ATB chief economist Mark Parsons agreed there will likely be a bump in domestic tourism this year, noting there's a surge in arriving guests at the city's airport every year at Stampede.
"We see an uptick in spending, and, in particular, the real impact comes from the out-of-province guests," he said.
This year, that might be even more pronounced as Trumps' tariff and annexation threats, along with general concerns about the US political climate, turn Canadians off vacationing south of the border.
"We do expect more staycations this summer, more of that 'elbows-up' tourism, which I think will actually boost the Stampede numbers and maybe encourage longer stays at the Stampede," Parsons said.
This report by The Canadian Press was first published July 4, 2025.
Comments
I am very disappointed that a progressive news outlet like Canada's National Observer would carry a Canadian Press article about the Calgary Stampede without including information about the unnecessary cruelty and animal deaths that occur each year at the Stampede. I invite your readers to check out the 'Animal Justice' website (https://animaljustice.ca/blog/calgary-stampede-rodeo-a-tradition-of-tor…) to learn more about this barbaric 'entertainment' event. Since 1986, over 100 cattle and horses were killed during Stampede events, with 6 horses being killed in chuckwagon races in 2019 alone. Under Albertan and Canadian law, it’s illegal to inflict distress and suffering onto animals—and that includes for entertainment. For years, Animal Justice has been calling on the Calgary Humane Society (CHS) to investigate and prosecute illegal rodeo cruelty at the Stampede, yet the CHS has failed to lay any cruelty charges. We are now living in the 21st century and a truly civilized nation/province should not allow this cruel form of exploitation for the entertainment of the unthinking masses to go on.
Growing up in Calgary in the '60s meant the Stampede and it's annual kickoff parade was a highlight. Having Bobby Kennedy leading one parade in an open convertable and waving directly to us kids sitting on an elevated awning over a store entry, complete with his photogenic toothy grin, was unforgettable.
A few weeks later he was assasinated, which etched the images deeper into my memory.

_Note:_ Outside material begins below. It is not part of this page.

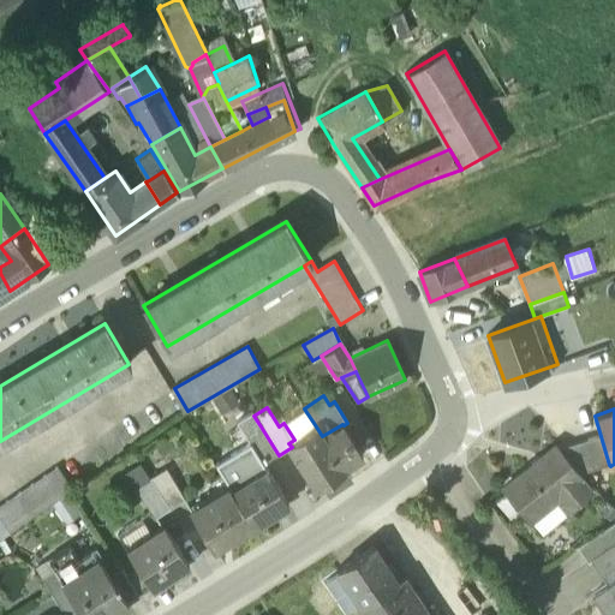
[(344,425),(342,424),(322,436),(342,467),(342,469),(363,455),(354,443),(359,440),(353,429),(348,433),(344,425)]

By about age 12 the Stampede was wearing old, and by 14 I became more interested in being a rocker just when Eric Clapton and the Cream came to town as relative unknowns on their first world tour.

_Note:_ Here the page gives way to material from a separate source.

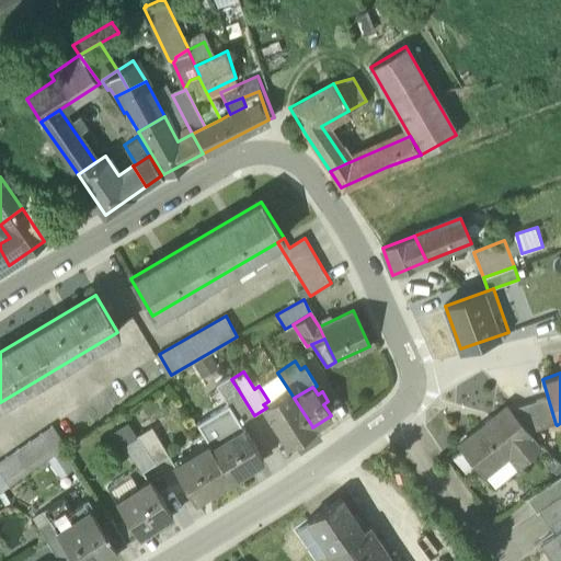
[(254,415),(238,389),(224,398),(241,424),(254,415)]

A decade later I moved to Vancouver and have felt more at home. Whenever I visited family during Stampede over the next 45 years I saw it increasingly as a silly event, petroleum executuves and working class mechanics and clerks alike dressing up as fake cowboys and cowgirls. It's basically an excuse to party and listen to terrible music.
Another indelible memory is the smell of sour gas enveloping the suburbs and the sound of the Western Canada Concept Party officials whining and complaining on a.m.radio about the feds with the same tone as pulput pounding prairie preachers. That has never stopped.
In my view, oil and gas have had a long life, much, much too long. They now have very serious problems they have no intention to address. The longer they try to hang on, the harder will be their fall. And the saddest part is that they will drag an entire province down with them.
China, of all nations, is now in the lead in replacing fossil fuels with renewable electricity and is making a direct effort to take its massive industrial effort in solar, wind, EVs and batteries to the developing world as a long term strategy while the US is turning back to last century's carbon.
Alberta will be left in a state of decline, or at least with a stagnant oil market while it clings to the
US domestic market for heavy oil.
Most of Alberta's oil patch companies are US owned. So, what does all that mean to those who profess a concern for Alberta's future?